What Is Chemotherapy? 

Chemotherapy is the use of a drug or combination of drugs to slow, shrink or rid the body of cancer cells. Since chemotherapy has a systemic effect, some side effects may be noted.

What Are Common Side Effects Of Chemotherapy?

Side effects of chemotherapy are highly dependent of the drug in use. Each protocol is different and monitoring is tailored to fit each individual situation. Most chemotherapy agents have a “BAG” – Bone marrow suppression, Alopecia (hair loss), and Gastrointestinal – of side effects. The reason these side effects are so common after chemotherapy administration is because these tissues contain cells that are rapidly growing and therefore inherently sensitive to chemotherapy. Therefore, cells such as those found in the bone marrow, as well as gastrointestinal epithelial cells and hair follicle cells that rapidly turnover are quite sensitive to chemotherapy, whereas cells that slowly turnover, or do not turnover (e.g., spinal cord, muscle, etc.) are generally extremely resistant to most chemotherapy agents.

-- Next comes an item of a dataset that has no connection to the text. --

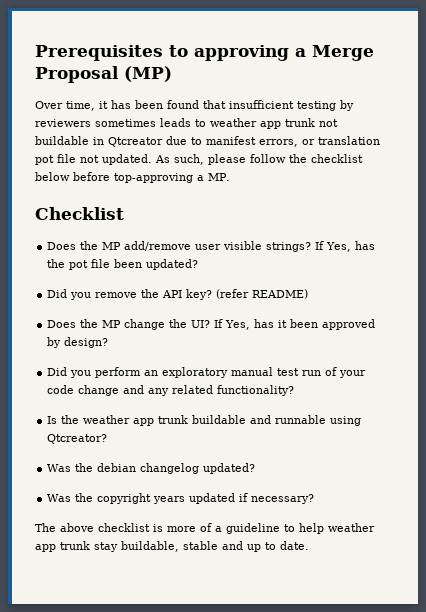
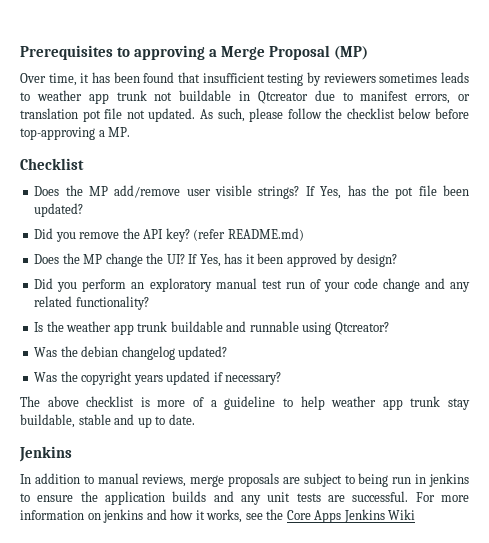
[252,289,309,299] README) -> [227,228,304,241] README.md)
(309, 545) none -> [19,446,72,462] [20,473,470,487] [20,491,469,505] [20,509,416,523] // Jenkins // In addition to manual reviews, merge proposals are subject to being run in jenkins to ensure the application builds and any unit tests are successful. For more information on jenkins and how it works, see the Core Apps Jenkins Wiki

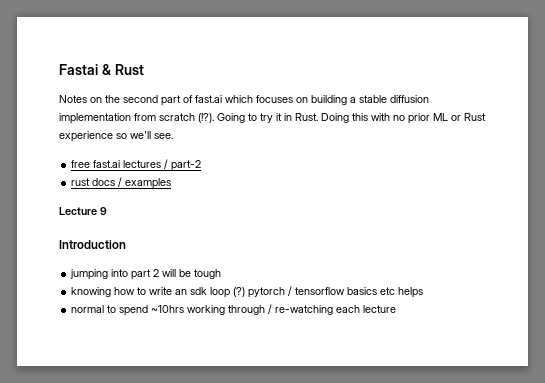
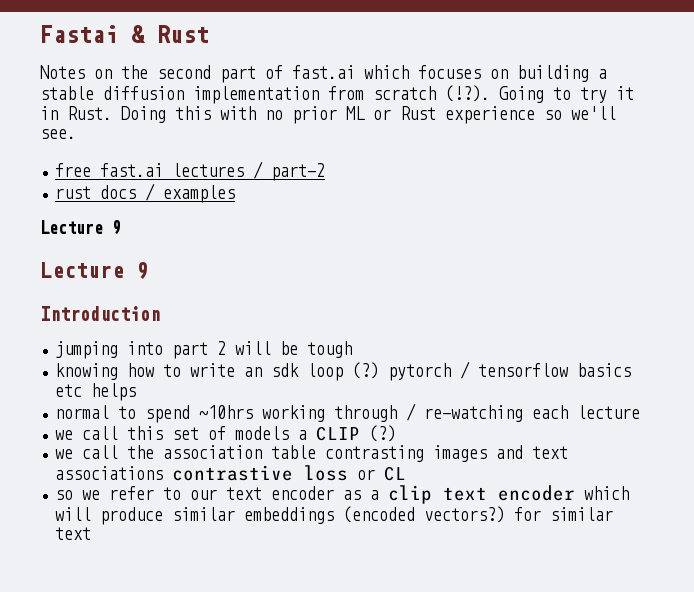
(107, 211) none -> [40,262,148,279] // Lecture 9
(397, 309) none -> [55,425,397,442] [55,445,569,462] [55,465,407,481] [55,485,630,504] [55,506,614,525] [55,527,92,540] // we call this set of models a CLIP (?) // we call the association table contrasting images and text associations contrastive loss or CL // so we refer to our text encoder as a clip text encoder which will produce similar embeddings (encoded vectors?) for similar text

Hair loss is a rare side effect of chemotherapy in dog and cats, though it can occur in any breed of dog.

Gastroenteritis (vomiting and diarrhea) is seen in 15% of dogs and cats receiving the majority of chemotherapy drugs, whereas nausea is thought to be seen in 50%. This side effect is generally seen 3 to 4 days after chemotherapy administration and lasts for 2 to 4 days. Gastroenteritis is the most common side effect noted with chemotherapeutics.

What Monitoring Is Recommended For My Pet? 

A pre-treatment complete blood count is required within 24 hours before EVERY chemotherapy administration that causes bone marrow suppression.

What Are The Treatments For Side Effects? 

Medications that reduce the risk of vomiting and diarrhea are often used in patients receiving chemotherapy.  These medications are often administered proactively and on an as-needed basis.

What Are Other Cancer Treatments? 

Surgery and radiation therapy are the other legs of cancer treatment in pets. Radiation therapy is typically conducted at universities or large referral centers.

Monoclonal antibody therapy is a promising treatment modality that is on the rise in veterinary medicine. Currently, in human medicine, monoclonal antibodies are used as an adjunctive treatment for cancer patients.